Format every line of the data below as a Markdown table with two columns, Row and Line, numbering the lines in order and leaving out blank lines.

- [SUPPLIED ENTRIES]
----

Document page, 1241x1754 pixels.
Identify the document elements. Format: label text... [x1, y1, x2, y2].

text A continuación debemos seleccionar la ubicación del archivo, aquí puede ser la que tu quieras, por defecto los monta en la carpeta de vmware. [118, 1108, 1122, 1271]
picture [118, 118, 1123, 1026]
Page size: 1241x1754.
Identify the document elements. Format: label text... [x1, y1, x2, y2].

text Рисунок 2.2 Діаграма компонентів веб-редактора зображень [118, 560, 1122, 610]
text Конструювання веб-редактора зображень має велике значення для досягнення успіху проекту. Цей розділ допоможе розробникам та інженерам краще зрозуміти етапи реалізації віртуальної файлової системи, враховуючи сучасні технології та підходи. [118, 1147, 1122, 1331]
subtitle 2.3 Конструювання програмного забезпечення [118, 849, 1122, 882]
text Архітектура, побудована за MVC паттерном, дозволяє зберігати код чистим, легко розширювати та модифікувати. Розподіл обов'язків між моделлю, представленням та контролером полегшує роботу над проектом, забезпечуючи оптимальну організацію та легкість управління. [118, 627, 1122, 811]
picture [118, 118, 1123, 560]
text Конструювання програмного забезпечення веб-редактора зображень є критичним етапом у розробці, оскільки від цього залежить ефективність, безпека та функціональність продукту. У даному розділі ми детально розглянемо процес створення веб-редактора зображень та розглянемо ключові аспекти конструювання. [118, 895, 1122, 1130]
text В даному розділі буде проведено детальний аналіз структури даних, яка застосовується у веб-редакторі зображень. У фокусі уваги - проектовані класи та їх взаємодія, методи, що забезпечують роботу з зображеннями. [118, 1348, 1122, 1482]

----

- [SOLUTION FOR THIS TASK]
| Row | Line |
|---|---|
| 1 | Document page, 1241x1754 pixels. |
| 2 | Identify the document elements. Format: label text... [x1, y1, x2, y2]. |
| 3 | text A continuación debemos seleccionar la ubicación del archivo, aquí puede ser la que tu quieras, por defecto los monta en la carpeta de vmware. [118, 1108, 1122, 1271] |
| 4 | picture [118, 118, 1123, 1026] |
| 5 | Page size: 1241x1754. |
| 6 | Identify the document elements. Format: label text... [x1, y1, x2, y2]. |
| 7 | text Рисунок 2.2 Діаграма компонентів веб-редактора зображень [118, 560, 1122, 610] |
| 8 | text Конструювання веб-редактора зображень має велике значення для досягнення успіху проекту. Цей розділ допоможе розробникам та інженерам краще зрозуміти етапи реалізації віртуальної файлової системи, враховуючи сучасні технології та підходи. [118, 1147, 1122, 1331] |
| 9 | subtitle 2.3 Конструювання програмного забезпечення [118, 849, 1122, 882] |
| 10 | text Архітектура, побудована за MVC паттерном, дозволяє зберігати код чистим, легко розширювати та модифікувати. Розподіл обов'язків між моделлю, представленням та контролером полегшує роботу над проектом, забезпечуючи оптимальну організацію та легкість управління. [118, 627, 1122, 811] |
| 11 | picture [118, 118, 1123, 560] |
| 12 | text Конструювання програмного забезпечення веб-редактора зображень є критичним етапом у розробці, оскільки від цього залежить ефективність, безпека та функціональність продукту. У даному розділі ми детально розглянемо процес створення веб-редактора зображень та розглянемо ключові аспекти конструювання. [118, 895, 1122, 1130] |
| 13 | text В даному розділі буде проведено детальний аналіз структури даних, яка застосовується у веб-редакторі зображень. У фокусі уваги - проектовані класи та їх взаємодія, методи, що забезпечують роботу з зображеннями. [118, 1348, 1122, 1482] |